Before deciding on a rabbit as a pet, ask yourself some questions, such as: What do I want from a pet? Can I afford it? Should I get one or two rabbits? Will a rabbit get on with other pets?
Before deciding on a rabbit as a pet, it might be helpful to ask yourself these questions:-
What do I want from a pet?
Rabbits can be very affectionate and interactive but this is dependent on how comfortable and safe they feel in their environment. They are prey creatures who scare easily and need gentle handling. They love routine, dislike change and do not travel well. However, a rabbit that feels secure and whose needs are respected will be a wonderful companion - playful, bossy, demanding, mischievous and, above all, loving.

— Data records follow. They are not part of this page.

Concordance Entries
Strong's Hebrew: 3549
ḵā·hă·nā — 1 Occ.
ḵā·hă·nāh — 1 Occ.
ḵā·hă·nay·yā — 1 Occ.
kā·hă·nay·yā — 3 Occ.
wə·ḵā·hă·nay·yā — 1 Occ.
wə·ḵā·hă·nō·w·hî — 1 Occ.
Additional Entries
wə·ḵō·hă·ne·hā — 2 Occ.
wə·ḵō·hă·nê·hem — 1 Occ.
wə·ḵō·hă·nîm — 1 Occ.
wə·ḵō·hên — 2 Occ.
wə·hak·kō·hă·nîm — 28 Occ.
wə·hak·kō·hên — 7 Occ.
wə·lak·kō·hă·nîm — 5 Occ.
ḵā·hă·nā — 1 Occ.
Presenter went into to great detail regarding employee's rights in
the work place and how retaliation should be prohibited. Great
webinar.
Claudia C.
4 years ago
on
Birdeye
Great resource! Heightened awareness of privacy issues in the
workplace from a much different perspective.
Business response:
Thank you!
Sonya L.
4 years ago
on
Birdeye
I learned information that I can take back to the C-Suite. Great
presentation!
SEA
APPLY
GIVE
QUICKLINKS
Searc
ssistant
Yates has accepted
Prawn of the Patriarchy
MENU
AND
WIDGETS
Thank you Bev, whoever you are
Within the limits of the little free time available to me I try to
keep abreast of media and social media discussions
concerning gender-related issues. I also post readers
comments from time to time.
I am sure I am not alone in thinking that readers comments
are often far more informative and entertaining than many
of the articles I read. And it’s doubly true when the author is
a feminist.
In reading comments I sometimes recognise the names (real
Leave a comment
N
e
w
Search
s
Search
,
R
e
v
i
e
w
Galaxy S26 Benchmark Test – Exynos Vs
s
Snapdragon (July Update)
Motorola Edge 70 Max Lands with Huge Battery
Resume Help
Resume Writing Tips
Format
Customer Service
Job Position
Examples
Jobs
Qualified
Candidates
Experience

Will a rabbit fit in with my lifestyle?
A rabbit's key needs are companionship and exercise. They are most active at dawn and dusk and therefore fit well with people who work through the day and are able to spend time with their rabbit in the morning and evenings. As they do not make noise like a cat or dog they are very good indoor pets for people living in close proximity to their neighbours.
Can I afford it?
Rabbits are not particularly cheap pets. The initial cost of buying a rabbit and providing housing for it can be up to £300. Rabbits must be vaccinated twice a year against myxomatosis and yearly against VHD, costing around £20 to £30 per vaccination and it is strongly recommended that rabbits are neutered or spayed, like a cat or dog, to reduce behavioural problems and prevent cancer, costing around £60 for neutering and £90 for spaying.
Should I get one or two rabbits?
Rabbits need almost constant companionship. The best way to provide this is to keep two rabbits together. If you can only keep one rabbit due to cost or space restraints, you should spend as much time as possible every day with the rabbit; this is much easier if you have a house rabbit rather than a hutch rabbit. Your rabbit will relish the attention you give it as you are the provider of food, shelter and affection but for true companionship nothing beats another rabbit.
Should I get a rabbit for my child?
Rabbits are traditionally seen as a children's pet but in fact are not an ideal pet for a young child. They require a certain amount of looking after in terms of cleaning the cage etc and children naturally often get bored with this. They need to be handled gently so are not good for "rough and tumble". Put simply - a young child's boisterous and noisy nature is not a good fit with a rabbit's natural fear of loud noises and sudden movements. However, if you are happy to take responsibility for the care of the rabbit and are able to spend some time introducing your child to a rabbit and explaining their needs, children and rabbits will co-exist very happily.
Will a rabbit get on with my other pets?
Rabbits are often kept with guineapigs but this is not ideal as the guineapig will usually end up being bullied by the rabbit.
Rabbits can become friends with cats and dogs if the introductions are carried out properly and the cat or dog is not of an aggressive nature. However, nature dictates that cats and dogs are predators and rabbits are prey, therefore no relationship is ever entirely safe. At all times the rabbit should have somewhere to retreat to where the cat or dog cannot go.